Her mother followed quietly behind her as she moved out of the clearance building. Mrs Ayo had a sullen look on her face and her silence gnawed at Samantha's conscience. What the hell had gotten into her, she had never spoken to anyone like that before, talk less of her own mother. Mrs Ayo was an irritating person, and her temper was foul but that was common amongst Yoruba women. Mrs Ayo walked to her car and opened the driver's door.

  "Mom I'm sorry." Samantha could not even look her mother in the face. Mrs Ayo looked at her daughter for several minutes, both of them looking for the right words to tell the other. Samantha looked in her mother's eyes and for the first time in her life she could see emotions; pain and regret.

"Don't get yourself expelled again." Her mother said as she brushed a tear away.

"I won't."  As she embraced the woman who had been her mother for the last sixteen years, memories came flooding back, the good and the bad, and her tears feel freely.        Samantha watched as her mother drove out of the school's premises. She took back her words about going anywhere to escape her mom. Standing there in the middle of nowhere, she desperately needed someone to talk to, a familiar face, family. But there was no one, she was alone now. Alone in the gates of hell.

    The narrow path that lead from the clearance office down to the school's hostels did not seem to have an end. The path was bordered by two fields on both sides and behind it the administrative buildings and the security posts. Samantha dragged one foot after the other as the group of students she followed approached the main academic complex. The buildings came into view and Samantha began digesting everything she saw. The class building was a rectangular four story structure with two different wings branching out from the main building. The paint on the class buildings were falling apart, the grey underpaint becoming apparent. The whole building had an air of quiet damnation. Samantha looked at the students walking in front of her, studying their faces, looking for any sign of happiness for being back there, but everyone looked sullen.

       "God help me."

     The path took a turn and the hostels came into view. Two storey buildings, each house a different color, red, blue, green, white and pink.  The woman at the clearance block had assigned her to the blue house and three girls from the party broke off from the rest with her. A tall brown skinned girl with freckles on her cheeks stood at the door, and handed her a key with a note attached to it. "ROOM 20C."

   Room 20C already had an occupant inside when Samantha entered. A bespectacled girl was sprawled on one of the two beds with a phone in hand. Phones were one of the contrabands the woman at the clearance desk had checked her bags for, but from the looks of thing, she had not checked everyone as thoroughly as she had done with Samantha.

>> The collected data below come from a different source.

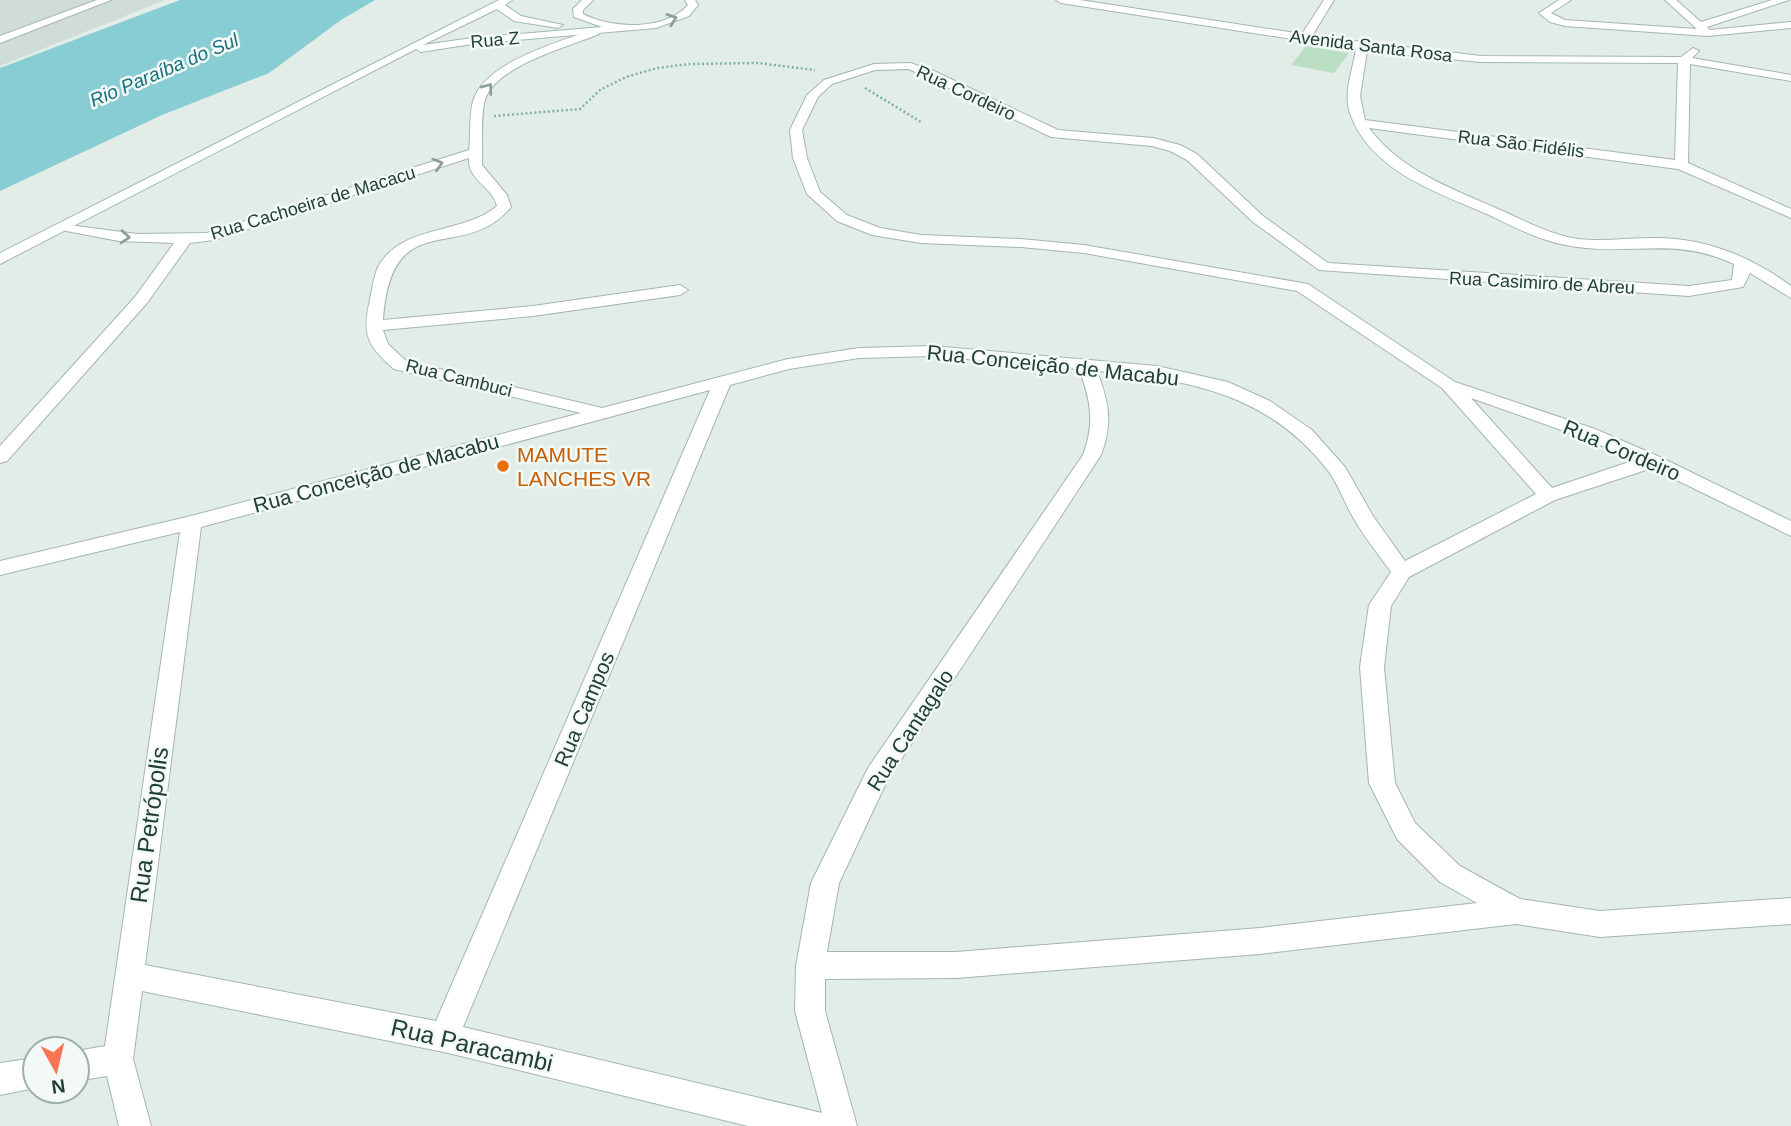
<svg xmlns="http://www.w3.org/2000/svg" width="1791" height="1126" font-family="Helvetica,sans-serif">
	<rect width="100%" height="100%" fill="#e2ede8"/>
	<!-- built -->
	<path fill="#d0ddd6" d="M0,0H165L0,66Z"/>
	<!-- green -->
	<path fill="#badfc2" d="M1306,46L1349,53L1334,73L1291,65Z"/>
	<!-- water -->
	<path fill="#88ccd4" d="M180,0H375L341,20L269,73L162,115L0,191V68Z"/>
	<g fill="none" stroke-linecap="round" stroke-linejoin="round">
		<!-- street casing -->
		<g stroke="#a4b5af" stroke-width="2">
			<path id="street" d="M97,0H111L0,43V36Z
				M1056,0H1080L1302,34L1324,0H1334L1312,36L1481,56L1681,57L1693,48L1699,51L1692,58L1791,75V81L1690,64L1688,163L1791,209V218L1678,169L1369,128C1401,171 1451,188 1498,209C1524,220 1549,235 1578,239C1602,242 1627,238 1652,238C1704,237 1750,256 1791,286V298L1750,273L1743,287L1689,296L1319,270L1253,222L1187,160L1170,151L1152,146L1051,137L909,69L875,70L832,84L818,97L802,130L807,158L820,192L847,215L880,228L921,235L1021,239L1084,245L1308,284L1455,382L1595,429L1660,457L1791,521V536L1652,468L1555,500L1409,577L1391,606L1384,667L1395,783L1415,823L1460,866L1520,899L1600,911L1791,898V924L1600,937L1516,924L1260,954L956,978L825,979V1011L857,1126H748L444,1052L142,991L133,1059L151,1126H119L107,1076L77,1081V1051L105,1046L180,532L0,575V561L191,516L581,413L394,369C369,347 362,336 369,304C372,292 373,278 378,267C401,224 463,235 497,206C493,187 467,180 469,158L214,240L190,243L147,303L7,461L0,463V446L135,297L174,243L119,241L61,230L59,227L61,224L137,234L207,233L469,150C471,135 469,115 473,101C485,62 557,43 591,30H599V34C568,47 495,66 485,100C480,117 483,147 482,165L507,195L511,207C463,265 391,203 383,320L533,306L680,285L688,290L680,295L533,316L383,330L388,344L406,361L602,408L788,359L859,348L933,346L1157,366L1228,382L1270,401L1312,430L1345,467L1373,516L1405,561L1536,494L1442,388L1297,291L1084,253L1021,247L921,243L872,235L837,221L807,194L793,158L790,130L807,95L824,80L874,64L910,63L932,70L1058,130L1153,138L1180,145L1197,154L1263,216L1328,263L1689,286L1732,280L1734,264C1676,237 1635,255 1577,247C1544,243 1516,228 1487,214C1436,192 1369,170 1350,113C1343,93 1353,69 1356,49L1061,3ZM1367,51L1481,62L1678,63L1675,160L1365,120L1360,96ZM933,356L1079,369C1091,401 1095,423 1083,455L868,768L811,883L796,966L795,1011L822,1113L463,1027L730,385L789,369L859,358ZM1097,371C1188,379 1270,394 1329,472C1339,486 1345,504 1354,519C1365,538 1379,555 1391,572L1369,605L1360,667L1369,783L1397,839L1440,882L1477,903L1260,928L956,952H827L839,883L887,781L1101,455C1113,423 1109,402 1097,371ZM710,390L436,1021L145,965L201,527ZM1471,398L1581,437L1635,460L1552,488Z
				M1559,0H1571L1551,13L1565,20L1697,29L1665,0H1676L1701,22L1772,0H1789L1707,27L1710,30L1791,22V28L1708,36L1565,26L1550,22L1539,13Z
				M35,1058V1088L0,1095V1063Z"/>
		</g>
		<!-- secondary casing -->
		<g stroke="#a0b9af" stroke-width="2">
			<path id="secondary" d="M499,0H512L505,5L521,16L563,25L558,28L514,21L497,9L423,45L472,38L602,27L574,17L573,9L582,0H593L583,10V14C612,29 665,31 688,5L685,0H695L698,5L689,16L656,28L472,44L421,52L416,49L0,264V253Z"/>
		</g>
		<!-- path -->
		<path stroke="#81b2a0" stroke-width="2.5" stroke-dasharray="2 2.5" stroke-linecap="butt" d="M865,88L921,122
			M494,116L580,109L600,90L626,77L657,68L690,64L758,63L815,70"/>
		<!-- street -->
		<use href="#street" fill="#fff" fill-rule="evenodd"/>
		<!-- secondary -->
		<use href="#secondary" fill="#fff" fill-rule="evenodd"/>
	</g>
	<!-- one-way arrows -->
	<defs><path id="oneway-chevron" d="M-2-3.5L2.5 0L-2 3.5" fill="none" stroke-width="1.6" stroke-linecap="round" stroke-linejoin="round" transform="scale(1.75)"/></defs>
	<g stroke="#909f9a">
		<use href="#oneway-chevron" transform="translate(672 19) rotate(-19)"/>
		<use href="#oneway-chevron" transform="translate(488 88) rotate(-53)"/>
		<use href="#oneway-chevron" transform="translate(438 164) rotate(-17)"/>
		<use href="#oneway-chevron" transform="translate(125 237) rotate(4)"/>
	</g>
	<!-- markers -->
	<circle fill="#e8710a" stroke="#f3f9f6" stroke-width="2.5" cx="503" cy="466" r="7"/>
	<g text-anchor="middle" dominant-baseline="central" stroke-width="5" stroke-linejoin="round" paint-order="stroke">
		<!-- far-street labels -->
		<g font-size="18" fill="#213f36" stroke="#f3f9f6">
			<text transform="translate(495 40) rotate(-5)">Rua Z</text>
			<text transform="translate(1371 46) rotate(7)">Avenida Santa Rosa</text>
			<text transform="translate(966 93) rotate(25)">Rua Cordeiro</text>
			<text transform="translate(1521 144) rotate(7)">Rua São Fidélis</text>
			<text transform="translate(313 203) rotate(-17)">Rua Cachoeira de Macacu</text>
			<text transform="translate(1542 283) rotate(3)">Rua Casimiro de Abreu</text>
			<text transform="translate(459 378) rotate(14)">Rua Cambuci</text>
		</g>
		<!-- far-water labels -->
		<g font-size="19" font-style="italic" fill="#18717e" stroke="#f3f9f6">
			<text transform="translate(164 70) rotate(-23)">Rio Paraíba do Sul</text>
		</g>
		<!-- street labels -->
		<g font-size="21" fill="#213f36" stroke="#f3f9f6">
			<text transform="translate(1053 365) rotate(6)">Rua Conceição de Macabu</text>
			<text transform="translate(1622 450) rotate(23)">Rua Cordeiro</text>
			<text transform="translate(376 473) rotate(-15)">Rua Conceição de Macabu</text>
			<text transform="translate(584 709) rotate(-67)">Rua Campos</text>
			<text transform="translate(910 730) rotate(-57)">Rua Cantagalo</text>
		</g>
		<!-- food labels -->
		<g font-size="21" fill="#c56008" stroke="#f3f9f6" text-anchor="start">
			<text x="517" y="454">MAMUTE<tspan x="517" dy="24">LANCHES VR</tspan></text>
		</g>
		<!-- near-street labels -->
		<g font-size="24" fill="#213f36" stroke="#f3f9f6">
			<text transform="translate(149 825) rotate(-82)">Rua Petrópolis</text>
			<text transform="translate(472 1045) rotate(13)">Rua Paracambi</text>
		</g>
	</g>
	<!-- north arrow -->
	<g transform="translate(56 1070) rotate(172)"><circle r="33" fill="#f3f9f6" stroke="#9fafa9" stroke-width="2"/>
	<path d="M0-5L12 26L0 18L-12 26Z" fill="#f87655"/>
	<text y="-10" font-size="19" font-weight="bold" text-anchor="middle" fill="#213f36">N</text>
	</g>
</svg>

  The girl looked up startled, pushing the phone under her pillow. The punishment for sneaking in a phone was grim, and the girl obviously   thought Samantha was a senior student checking in on her. Her eyes clouded with relief when she saw it was a new student. New students were not to be feared, senior or junior it made no difference. At least not yet.

  "Yes." Samantha replied coldly as she dragged her bags to one of the mahogany wood closets. She opened it to find the other girls belongings scattered in it already. She sighed, annoyed with the other girl's untidiness as she moved to the other closet and tossed her bags inside. She turned around to find her roommate watching her intently.

   "What?" Samantha could hear the irritation in her voice and she was sure the other girl could too.

  "Nothing-its nothing." The other girl replied, waving her hands as though she were pushing the words away.

    "Creep." Samantha muttered to herself.